ANCHORAGE - A real estate development company is now the biggest contributor to Alaska congressional campaigns, following the demise of VECO Corp. in an ongoing political corruption investigation.
Donations from the family-owned business Penco came to about $51,100 in 2007, according to the Anchorage Daily News. The firm is owned by Bob Penney, an old friend and past business partner of U.S. Sen. Ted Stevens.
Penney appeared last year before the federal grand jury investigating Stevens.
All the Penco-related donations listed were from Penney family members. Bob Penney, who gave the bulk of the contributions, did not return messages left by the Daily News.
Henry Penney, Bob's son, said the family contributions are about helping Stevens, who is up for re-election in the fall and could face Anchorage mayor Mark Begich, who is considering entering the race as a Democrat.
"It's about showing support for Senator Stevens, who has done a lot for this state," Henry Penney said.
Federal agents raided Stevens' home in Girdwood last summer in connection with a renovation job managed by VECO. Stevens has not been charged and has denied any wrongdoing.
Penney also is a longtime acquaintance of Sen. Lisa Murkowski, a connection that placed the senator in an awkward position last year after she purchased property from Penney at a very good price.
Murkowski denied wrongdoing but decided last summer to sell back the Kenai riverfront lot, located next door to Penney's home, as a result of the controversy.

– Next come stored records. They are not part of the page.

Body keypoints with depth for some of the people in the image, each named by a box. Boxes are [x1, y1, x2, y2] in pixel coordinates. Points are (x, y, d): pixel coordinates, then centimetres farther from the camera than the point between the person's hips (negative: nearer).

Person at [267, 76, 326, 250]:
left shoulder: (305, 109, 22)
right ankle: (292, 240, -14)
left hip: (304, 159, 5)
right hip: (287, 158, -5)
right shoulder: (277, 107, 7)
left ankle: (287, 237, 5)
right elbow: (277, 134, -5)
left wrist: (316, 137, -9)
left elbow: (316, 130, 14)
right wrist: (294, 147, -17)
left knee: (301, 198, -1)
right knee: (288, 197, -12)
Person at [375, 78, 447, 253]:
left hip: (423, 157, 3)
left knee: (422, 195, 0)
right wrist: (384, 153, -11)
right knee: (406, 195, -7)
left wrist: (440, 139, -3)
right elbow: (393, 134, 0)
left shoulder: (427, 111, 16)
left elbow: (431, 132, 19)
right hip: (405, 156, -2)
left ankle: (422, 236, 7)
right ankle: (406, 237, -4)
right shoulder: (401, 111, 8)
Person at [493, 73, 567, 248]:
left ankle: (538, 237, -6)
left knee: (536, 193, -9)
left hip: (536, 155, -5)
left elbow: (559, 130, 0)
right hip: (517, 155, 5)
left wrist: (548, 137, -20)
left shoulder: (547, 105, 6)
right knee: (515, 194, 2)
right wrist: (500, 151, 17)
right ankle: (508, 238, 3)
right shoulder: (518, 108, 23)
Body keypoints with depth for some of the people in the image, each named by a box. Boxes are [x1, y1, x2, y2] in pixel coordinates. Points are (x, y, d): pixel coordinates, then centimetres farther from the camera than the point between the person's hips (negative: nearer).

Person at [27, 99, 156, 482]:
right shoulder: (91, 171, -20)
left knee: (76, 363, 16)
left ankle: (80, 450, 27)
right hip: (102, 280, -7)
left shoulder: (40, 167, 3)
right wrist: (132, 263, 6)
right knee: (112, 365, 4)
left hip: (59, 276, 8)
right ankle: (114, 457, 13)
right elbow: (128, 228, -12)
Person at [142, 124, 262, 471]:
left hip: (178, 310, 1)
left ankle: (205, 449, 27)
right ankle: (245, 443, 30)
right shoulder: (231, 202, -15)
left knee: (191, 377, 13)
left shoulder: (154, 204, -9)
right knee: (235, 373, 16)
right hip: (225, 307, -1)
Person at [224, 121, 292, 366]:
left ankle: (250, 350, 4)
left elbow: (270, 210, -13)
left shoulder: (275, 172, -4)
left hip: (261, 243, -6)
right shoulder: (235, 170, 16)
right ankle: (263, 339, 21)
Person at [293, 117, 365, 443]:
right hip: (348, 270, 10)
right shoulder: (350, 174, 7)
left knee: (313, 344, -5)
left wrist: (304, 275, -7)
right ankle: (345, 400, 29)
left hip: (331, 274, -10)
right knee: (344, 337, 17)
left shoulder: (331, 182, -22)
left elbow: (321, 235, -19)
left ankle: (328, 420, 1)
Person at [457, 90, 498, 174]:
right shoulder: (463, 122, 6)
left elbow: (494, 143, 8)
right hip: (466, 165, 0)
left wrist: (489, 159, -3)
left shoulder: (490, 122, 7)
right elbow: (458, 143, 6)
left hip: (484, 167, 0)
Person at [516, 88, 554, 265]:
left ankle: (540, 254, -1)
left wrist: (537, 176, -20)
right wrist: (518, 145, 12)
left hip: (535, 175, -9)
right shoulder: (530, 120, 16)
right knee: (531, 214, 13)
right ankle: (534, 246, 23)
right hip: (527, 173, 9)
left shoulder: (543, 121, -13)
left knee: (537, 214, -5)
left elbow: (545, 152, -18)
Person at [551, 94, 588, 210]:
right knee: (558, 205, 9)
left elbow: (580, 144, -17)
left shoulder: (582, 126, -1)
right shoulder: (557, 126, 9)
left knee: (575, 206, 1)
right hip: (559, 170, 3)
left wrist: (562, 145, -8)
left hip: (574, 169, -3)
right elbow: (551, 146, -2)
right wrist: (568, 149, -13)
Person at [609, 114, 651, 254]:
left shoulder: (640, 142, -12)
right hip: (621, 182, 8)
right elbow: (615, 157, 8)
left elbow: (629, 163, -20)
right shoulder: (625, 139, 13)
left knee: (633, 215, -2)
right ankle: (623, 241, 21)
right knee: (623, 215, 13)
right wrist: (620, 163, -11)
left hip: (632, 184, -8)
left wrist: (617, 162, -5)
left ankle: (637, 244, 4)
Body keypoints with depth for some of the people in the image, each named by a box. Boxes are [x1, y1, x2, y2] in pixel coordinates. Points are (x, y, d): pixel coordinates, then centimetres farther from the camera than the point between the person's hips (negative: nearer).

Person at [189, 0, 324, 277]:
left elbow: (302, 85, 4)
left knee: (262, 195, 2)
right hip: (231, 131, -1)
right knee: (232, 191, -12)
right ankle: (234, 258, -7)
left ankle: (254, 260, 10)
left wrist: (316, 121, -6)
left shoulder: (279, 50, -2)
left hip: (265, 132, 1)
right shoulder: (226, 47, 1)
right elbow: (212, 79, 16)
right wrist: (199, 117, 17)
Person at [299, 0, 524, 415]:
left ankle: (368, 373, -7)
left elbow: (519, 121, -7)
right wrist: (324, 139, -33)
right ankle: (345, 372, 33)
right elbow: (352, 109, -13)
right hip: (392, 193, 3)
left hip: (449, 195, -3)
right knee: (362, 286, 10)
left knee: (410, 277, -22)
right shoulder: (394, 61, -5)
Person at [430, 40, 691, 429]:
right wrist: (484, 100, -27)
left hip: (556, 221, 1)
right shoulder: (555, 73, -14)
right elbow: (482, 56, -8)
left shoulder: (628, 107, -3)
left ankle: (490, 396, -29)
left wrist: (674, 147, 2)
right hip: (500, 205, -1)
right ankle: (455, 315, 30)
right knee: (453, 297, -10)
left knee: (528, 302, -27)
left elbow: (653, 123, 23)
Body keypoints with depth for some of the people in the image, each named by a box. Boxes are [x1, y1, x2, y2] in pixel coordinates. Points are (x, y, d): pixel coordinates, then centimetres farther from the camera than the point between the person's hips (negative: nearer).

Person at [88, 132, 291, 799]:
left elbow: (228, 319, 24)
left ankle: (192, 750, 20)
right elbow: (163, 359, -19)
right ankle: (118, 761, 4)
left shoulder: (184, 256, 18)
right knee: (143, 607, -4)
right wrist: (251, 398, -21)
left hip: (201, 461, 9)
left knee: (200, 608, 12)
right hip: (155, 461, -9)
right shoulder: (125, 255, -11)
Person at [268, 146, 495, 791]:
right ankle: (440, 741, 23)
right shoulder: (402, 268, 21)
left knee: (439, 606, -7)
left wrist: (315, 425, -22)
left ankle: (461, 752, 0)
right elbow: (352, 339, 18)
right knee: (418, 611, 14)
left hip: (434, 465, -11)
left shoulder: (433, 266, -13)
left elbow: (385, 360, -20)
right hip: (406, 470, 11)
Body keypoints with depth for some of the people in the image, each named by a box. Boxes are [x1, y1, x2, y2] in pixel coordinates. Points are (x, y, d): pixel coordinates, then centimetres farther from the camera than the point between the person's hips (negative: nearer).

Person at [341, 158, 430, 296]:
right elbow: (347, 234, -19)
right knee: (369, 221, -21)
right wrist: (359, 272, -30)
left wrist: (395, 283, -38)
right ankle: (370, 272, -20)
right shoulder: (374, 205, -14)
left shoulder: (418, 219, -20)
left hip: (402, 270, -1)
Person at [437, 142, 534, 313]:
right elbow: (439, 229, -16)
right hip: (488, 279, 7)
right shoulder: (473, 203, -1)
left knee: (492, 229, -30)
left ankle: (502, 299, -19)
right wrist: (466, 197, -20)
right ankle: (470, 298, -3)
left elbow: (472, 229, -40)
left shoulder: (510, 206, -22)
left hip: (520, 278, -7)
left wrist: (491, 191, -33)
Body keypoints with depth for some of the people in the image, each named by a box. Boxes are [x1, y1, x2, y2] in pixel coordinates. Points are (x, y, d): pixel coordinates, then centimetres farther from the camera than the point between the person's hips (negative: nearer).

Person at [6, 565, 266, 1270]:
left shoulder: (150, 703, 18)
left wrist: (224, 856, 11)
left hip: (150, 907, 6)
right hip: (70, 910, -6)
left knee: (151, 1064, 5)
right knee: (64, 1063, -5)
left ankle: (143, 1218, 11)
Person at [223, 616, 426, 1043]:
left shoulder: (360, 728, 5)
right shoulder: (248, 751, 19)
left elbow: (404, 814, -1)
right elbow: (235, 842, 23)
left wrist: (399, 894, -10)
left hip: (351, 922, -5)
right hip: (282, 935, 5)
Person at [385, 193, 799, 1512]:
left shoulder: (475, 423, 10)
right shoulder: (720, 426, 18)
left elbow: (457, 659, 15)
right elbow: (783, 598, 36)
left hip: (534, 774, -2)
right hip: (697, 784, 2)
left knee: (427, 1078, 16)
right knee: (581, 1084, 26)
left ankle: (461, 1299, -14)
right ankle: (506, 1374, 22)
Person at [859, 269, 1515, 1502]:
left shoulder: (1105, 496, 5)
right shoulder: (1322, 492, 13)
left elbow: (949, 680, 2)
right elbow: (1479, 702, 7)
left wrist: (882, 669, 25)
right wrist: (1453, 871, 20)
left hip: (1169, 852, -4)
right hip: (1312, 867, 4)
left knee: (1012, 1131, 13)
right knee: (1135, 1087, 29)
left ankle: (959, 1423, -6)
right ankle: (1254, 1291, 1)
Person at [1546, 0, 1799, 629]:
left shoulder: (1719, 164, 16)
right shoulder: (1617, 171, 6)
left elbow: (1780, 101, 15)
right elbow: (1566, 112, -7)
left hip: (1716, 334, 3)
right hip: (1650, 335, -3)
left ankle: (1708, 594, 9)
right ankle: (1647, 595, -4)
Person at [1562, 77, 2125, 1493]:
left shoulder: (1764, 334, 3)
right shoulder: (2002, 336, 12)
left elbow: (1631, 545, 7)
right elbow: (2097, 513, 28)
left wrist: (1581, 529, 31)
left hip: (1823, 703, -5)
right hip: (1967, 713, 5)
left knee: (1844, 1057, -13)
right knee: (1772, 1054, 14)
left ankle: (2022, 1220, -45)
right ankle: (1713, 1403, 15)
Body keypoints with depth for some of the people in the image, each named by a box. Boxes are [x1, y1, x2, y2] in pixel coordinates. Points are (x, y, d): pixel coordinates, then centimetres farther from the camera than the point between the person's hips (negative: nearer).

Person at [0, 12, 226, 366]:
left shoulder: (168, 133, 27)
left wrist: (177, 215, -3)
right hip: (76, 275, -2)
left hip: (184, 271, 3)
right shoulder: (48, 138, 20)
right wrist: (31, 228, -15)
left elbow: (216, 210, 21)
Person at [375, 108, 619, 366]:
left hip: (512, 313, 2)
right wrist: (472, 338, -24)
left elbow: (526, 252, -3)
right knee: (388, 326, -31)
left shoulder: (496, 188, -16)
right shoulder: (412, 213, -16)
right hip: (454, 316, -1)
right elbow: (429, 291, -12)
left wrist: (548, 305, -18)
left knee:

According to the Daily News, Penney has long been a campaign contributor, giving money to Alaska candidates as well as Outside politicians including former U.S. Rep. George Nethercutt of Washington, Missouri Sen. Kit Bond, former Montana Sen. Conrad Burns and South Dakota Sen. John Thune.
But Penney's 2007 giving is far more than he's contributed in any year at least since 1990, the furthest back Federal Election Commission records compiled by the Center for Responsive Politics go.
Penney is co-founder and a current board member of the nonprofit Kenai River Sportfishing Association. Congress has earmarked $4.7 million of Pacific Coastal Salmon Recovery Fund money over the past four years to be spent under KRSA's direction on fisheries research and habitat work.